_About this exercise_. Each entry below is to be given again word for word, with no pictures.

========

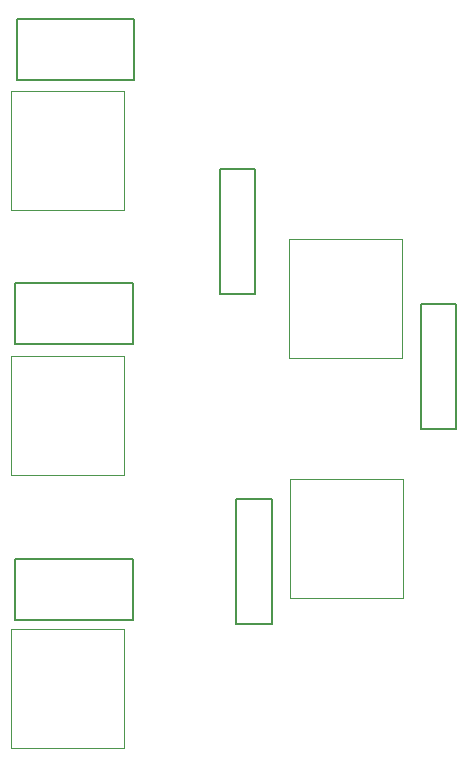
<source format=gbr>
%TF.GenerationSoftware,Altium Limited,Altium Designer,23.3.1 (30)*%
G04 Layer_Color=32768*
%FSLAX26Y26*%
%MOIN*%
%TF.SameCoordinates,8F501EFE-F143-482A-9327-88418F9FCBED*%
%TF.FilePolarity,Positive*%
%TF.FileFunction,Other,Top_Courtyard*%
%TF.Part,Single*%
G01*
G75*
%TA.AperFunction,NonConductor*%
%ADD34C,0.007874*%
%ADD57C,0.001968*%
D34*
X2630945Y1784252D02*
X2749055D01*
X2630945Y1365748D02*
Y1784252D01*
Y1365748D02*
X2749055D01*
Y1784252D01*
X1960945Y1815551D02*
X2079055D01*
Y2234055D01*
X1960945D02*
X2079055D01*
X1960945Y1815551D02*
Y2234055D01*
X1676457Y2528622D02*
Y2731772D01*
X1283543Y2528622D02*
X1676457D01*
X1283543D02*
Y2731772D01*
X1676457D01*
X1278543Y931772D02*
X1671457D01*
X1278543Y728622D02*
Y931772D01*
Y728622D02*
X1671457D01*
Y931772D01*
X1278543Y1851772D02*
X1671457D01*
X1278543Y1648622D02*
Y1851772D01*
Y1648622D02*
X1671457D01*
Y1851772D01*
X2134055Y715551D02*
Y1134055D01*
X2015945Y715551D02*
X2134055D01*
X2015945D02*
Y1134055D01*
X2134055D01*
D57*
X2196614Y1198622D02*
X2573386D01*
X2196614Y801378D02*
X2573386D01*
Y1198622D01*
X2196614Y801378D02*
Y1198622D01*
X2191614Y1998622D02*
X2568386D01*
X2191614Y1601378D02*
X2568386D01*
Y1998622D01*
X2191614Y1601378D02*
Y1998622D01*
X1266614Y301378D02*
Y698622D01*
X1643386Y301378D02*
Y698622D01*
X1266614Y301378D02*
X1643386D01*
X1266614Y698622D02*
X1643386D01*
X1266614Y1212878D02*
Y1610122D01*
X1643386Y1212878D02*
Y1610122D01*
X1266614Y1212878D02*
X1643386D01*
X1266614Y1610122D02*
X1643386D01*
X1266614Y2096378D02*
Y2493622D01*
X1643386Y2096378D02*
Y2493622D01*
X1266614Y2096378D02*
X1643386D01*
X1266614Y2493622D02*
X1643386D01*
%TF.MD5,044d03bf0946fd27a9495fe4b4bbd4a3*%
M02*

</source>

========

_Solution for this task_.
<source format=gbr>
%TF.GenerationSoftware,Altium Limited,Altium Designer,23.3.1 (30)*%
G04 Layer_Color=32768*
%FSLAX26Y26*%
%MOIN*%
%TF.SameCoordinates,8F501EFE-F143-482A-9327-88418F9FCBED*%
%TF.FilePolarity,Positive*%
%TF.FileFunction,Other,Top_Courtyard*%
%TF.Part,Single*%
G01*
G75*
%TA.AperFunction,NonConductor*%
%ADD34C,0.007874*%
%ADD57C,0.001968*%
D34*
X2630945Y1784252D02*
X2749055D01*
X2630945Y1365748D02*
Y1784252D01*
Y1365748D02*
X2749055D01*
Y1784252D01*
X1960945Y1815551D02*
X2079055D01*
Y2234055D01*
X1960945D02*
X2079055D01*
X1960945Y1815551D02*
Y2234055D01*
X1676457Y2528622D02*
Y2731772D01*
X1283543Y2528622D02*
X1676457D01*
X1283543D02*
Y2731772D01*
X1676457D01*
X1278543Y931772D02*
X1671457D01*
X1278543Y728622D02*
Y931772D01*
Y728622D02*
X1671457D01*
Y931772D01*
X1278543Y1851772D02*
X1671457D01*
X1278543Y1648622D02*
Y1851772D01*
Y1648622D02*
X1671457D01*
Y1851772D01*
X2134055Y715551D02*
Y1134055D01*
X2015945Y715551D02*
X2134055D01*
X2015945D02*
Y1134055D01*
X2134055D01*
D57*
X2196614Y1198622D02*
X2573386D01*
X2196614Y801378D02*
X2573386D01*
Y1198622D01*
X2196614Y801378D02*
Y1198622D01*
X2191614Y1998622D02*
X2568386D01*
X2191614Y1601378D02*
X2568386D01*
Y1998622D01*
X2191614Y1601378D02*
Y1998622D01*
X1266614Y301378D02*
Y698622D01*
X1643386Y301378D02*
Y698622D01*
X1266614Y301378D02*
X1643386D01*
X1266614Y698622D02*
X1643386D01*
X1266614Y1212878D02*
Y1610122D01*
X1643386Y1212878D02*
Y1610122D01*
X1266614Y1212878D02*
X1643386D01*
X1266614Y1610122D02*
X1643386D01*
X1266614Y2096378D02*
Y2493622D01*
X1643386Y2096378D02*
Y2493622D01*
X1266614Y2096378D02*
X1643386D01*
X1266614Y2493622D02*
X1643386D01*
%TF.MD5,044d03bf0946fd27a9495fe4b4bbd4a3*%
M02*

</source>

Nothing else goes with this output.